Some celebrities also came out to refute the claim of the President. The President obviously did not anticipate the backlash.
The youth seized the opportunity to showcase to the world the ingenuity of their trade and expertise as Nigerians.
Comedians, musicians, and artists were not left behind. Fela Anikulapo Kuti, the musical prophet, was brought back to life to join on this trend.
The latest now is the creation of a Wikipedia page tagged: “Lazy Nigerian Youths”. Wikipedia described it as a social media outrage by Nigerian youth.
Read the Wikipedia post below, images included:
“The Lazy Nigerian Youths (Also known as “#LazyNigerianYouth” or simply “#LazyYouth”) is a social media revolt by Nigerian youths against their President, Muhammadu Buhari.”
“While speaking at the Commonwealth Business Forum in Westminster in April Buhari said a lot of Nigerian youths have not been to school and they want everything free because the country is an oil-producing state.  But the Nigerian youths will not have any of it as they soon took to social media to protest against the comment of the number one citizen of the country.

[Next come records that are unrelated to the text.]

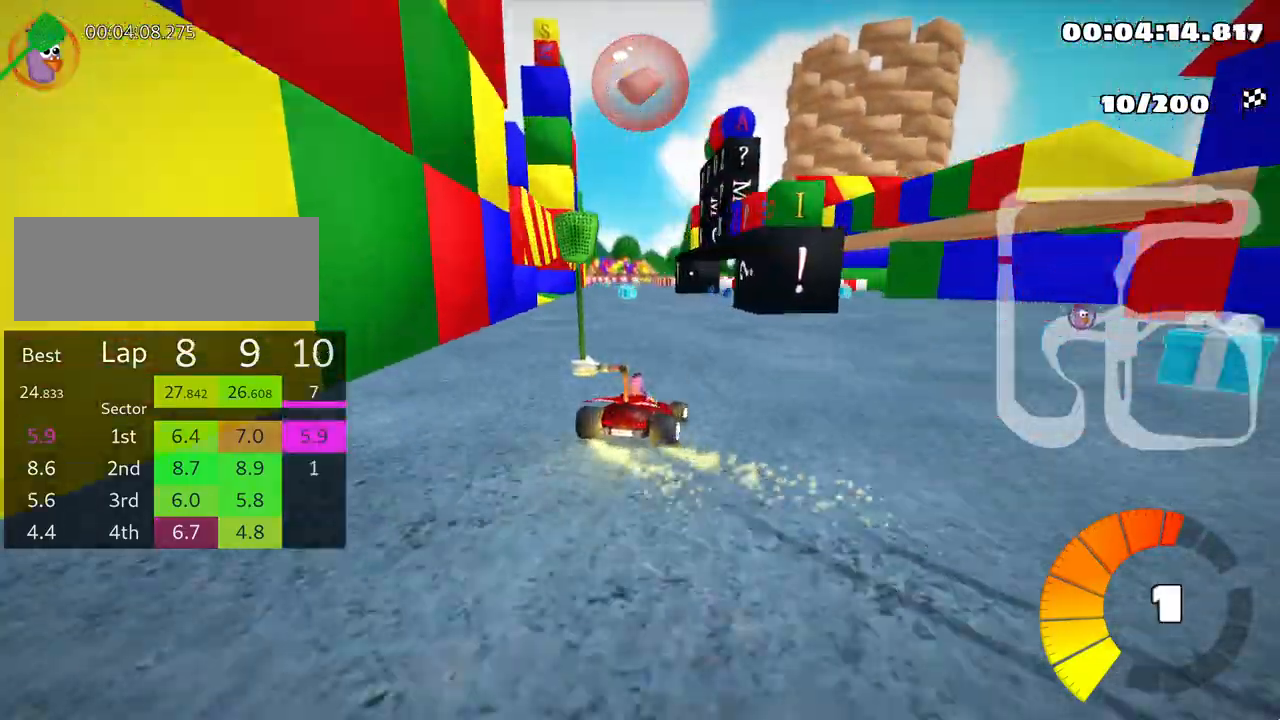
{"keys": ["up"], "events": [[33, "nitro", "up"]]}
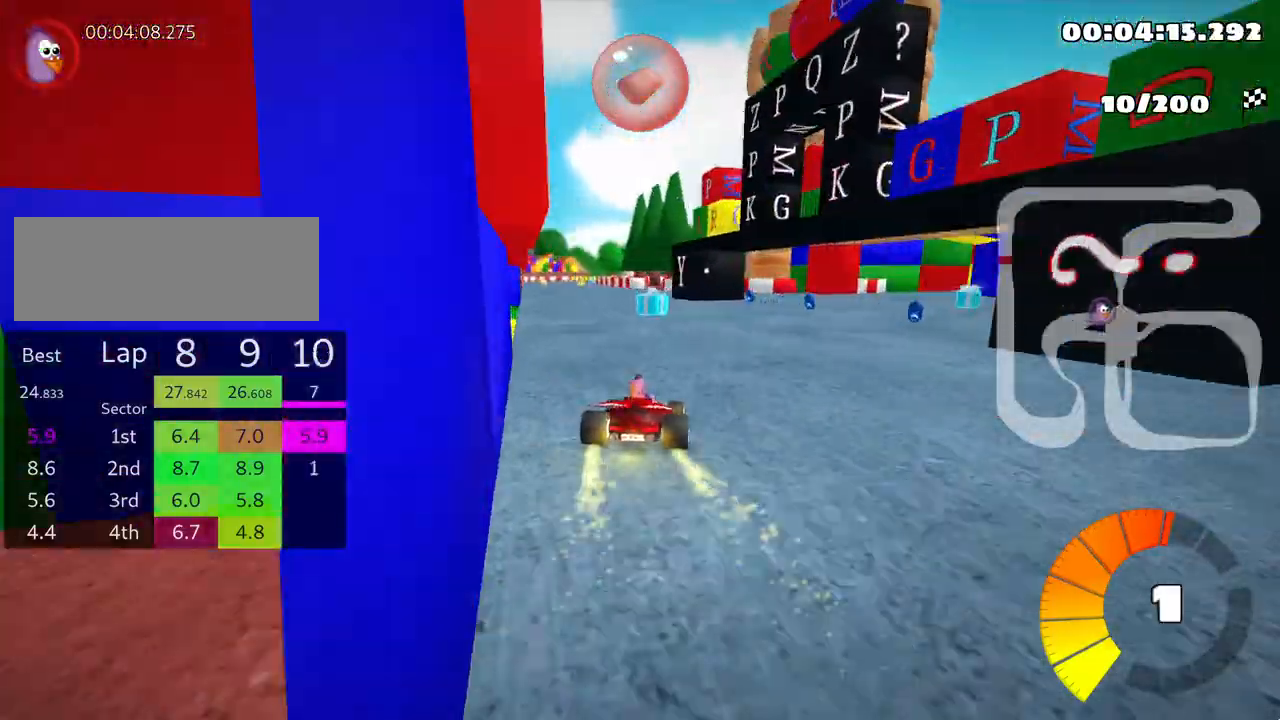
{"keys": ["left", "up"], "events": [[83, "left", "down"]]}
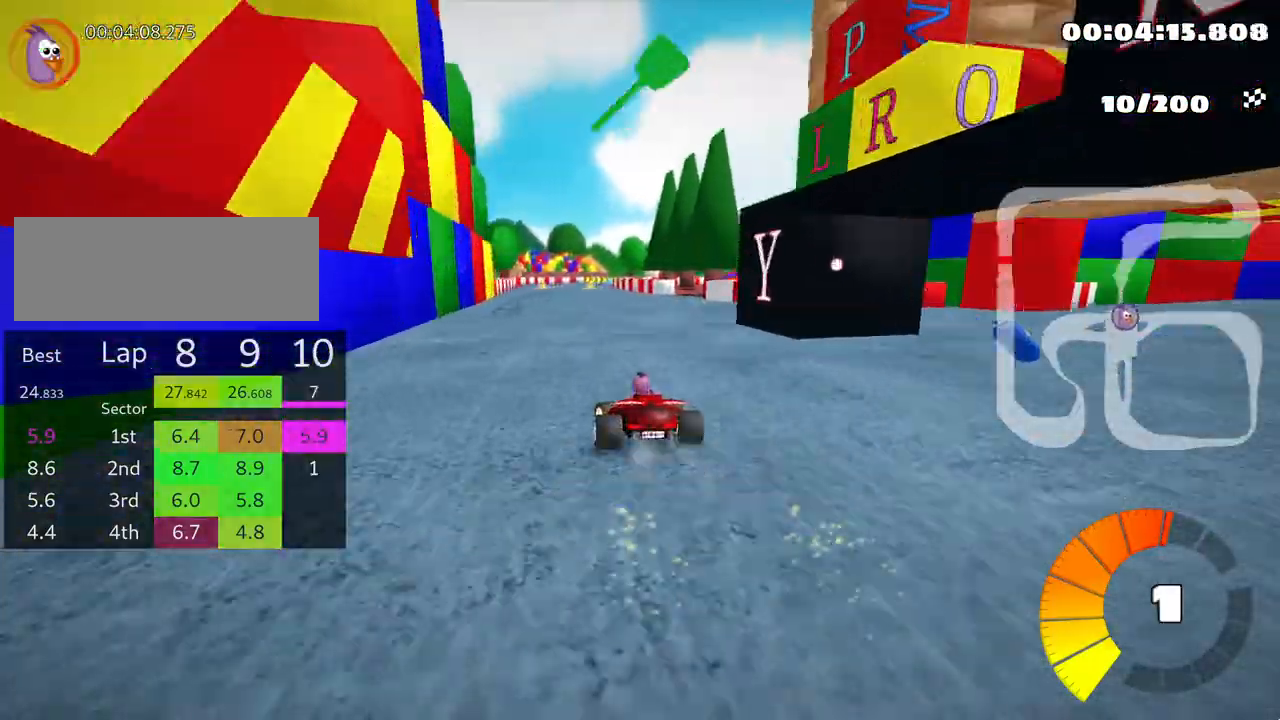
{"keys": ["skid", "up"], "events": [[150, "left", "up"], [183, "skid", "down"], [200, "right", "down"], [350, "right", "up"]]}
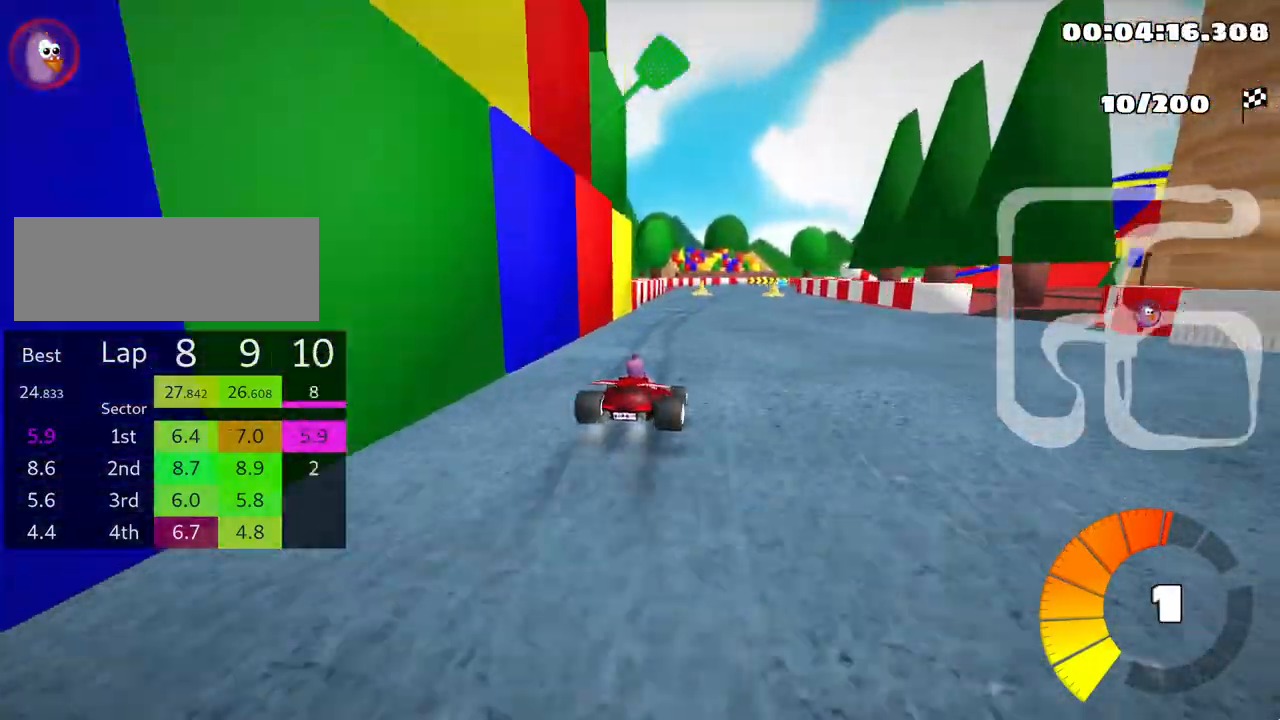
{"keys": ["left", "skid", "up"], "events": [[100, "left", "down"]]}
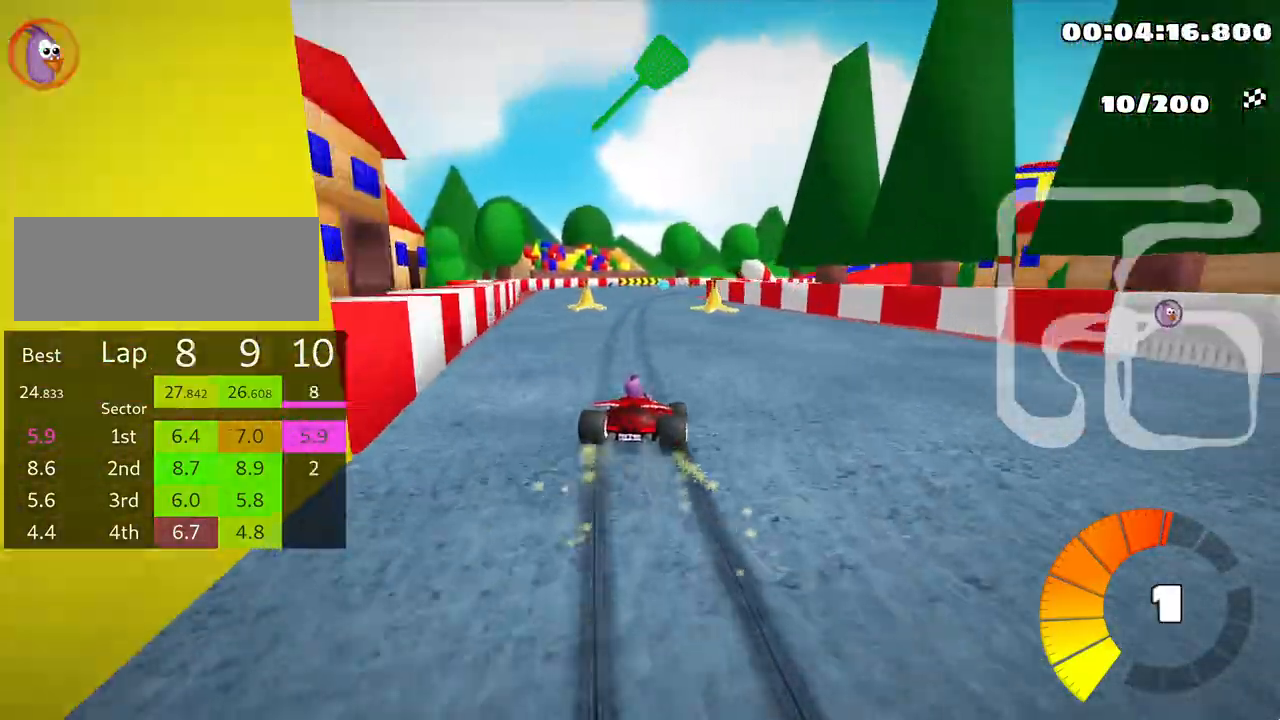
{"keys": ["left", "skid", "up"], "events": [[283, "left", "up"], [383, "left", "down"]]}
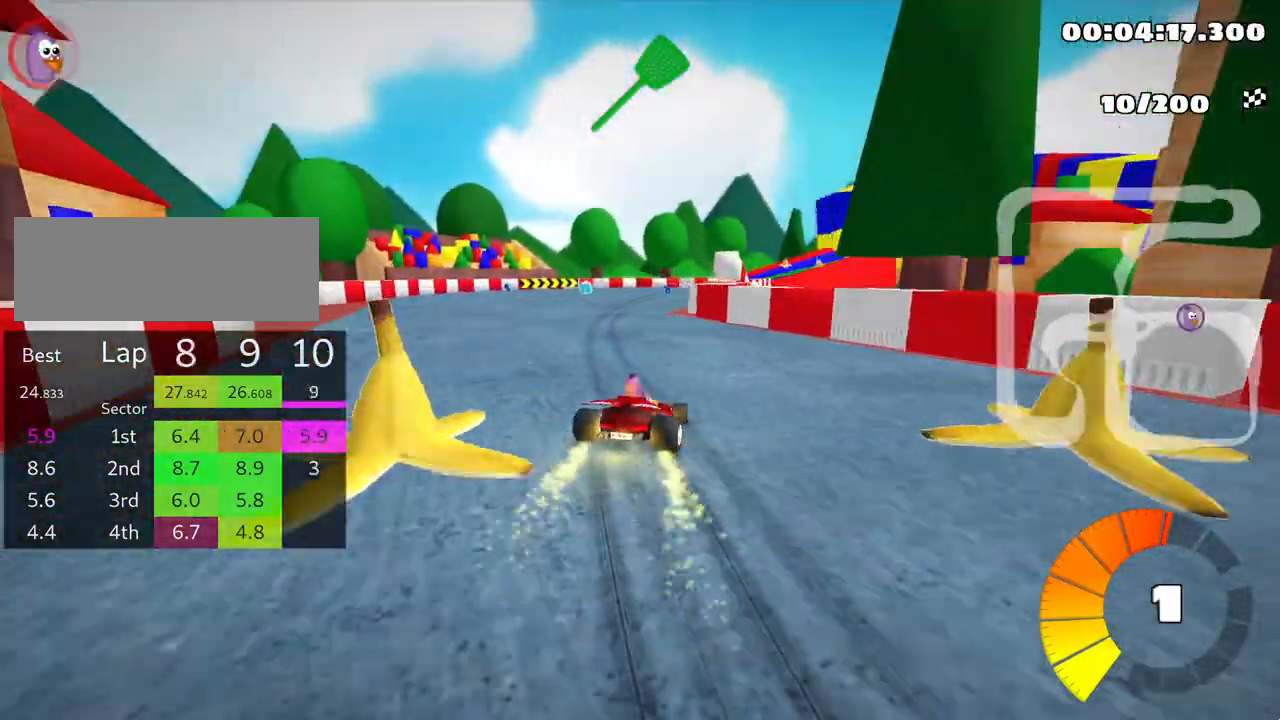
{"keys": ["left", "skid", "up"], "events": [[183, "left", "up"], [400, "left", "down"]]}
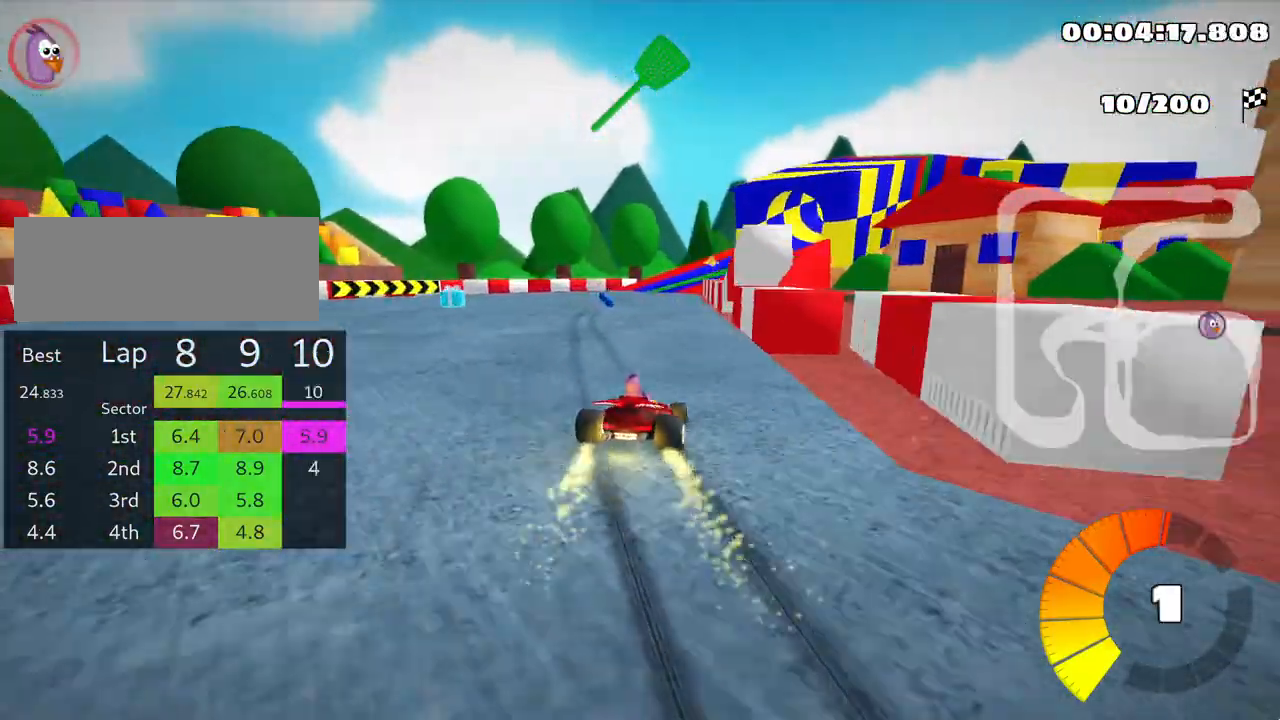
{"keys": ["right", "skid", "up"], "events": [[417, "left", "up"], [467, "right", "down"]]}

“After a report of the event by TheCable Staff Writer, Mayowa Tijani, who happened to be the only Nigerian journalist allowed to attend the business forum, the Nigerian social media space went angry at the comment with millions of Nigerian youths tweeting about their ventures and how they work hard to make a living in a country that has done little to help her citizens survive.”
Wikipedia said the controversy had been recieved in different ways, with some using it as a business opportunity.
It also referenced a story TheCable did on Mayow Tijani, the reporter, who filed the report.
So apparently, this is what our President thinks about the Nigerian youth.
What do you guys think?
I have a suggestion. Whether you agree, or disagree with the President’s comments, this time, do a little bit more than posting, commenting, retweeting, and complaining. Go and register to vote.
I’ve sat in countless meetings, seminars, conferences and hangouts with young people. We are always great at pointing out our issues.. but the truth is that we can sit around and complain from now until Kingdom come. IT WILL NOT MATTER. INEC will not count your tweets. Let’s turn the month of May into #PVCMay.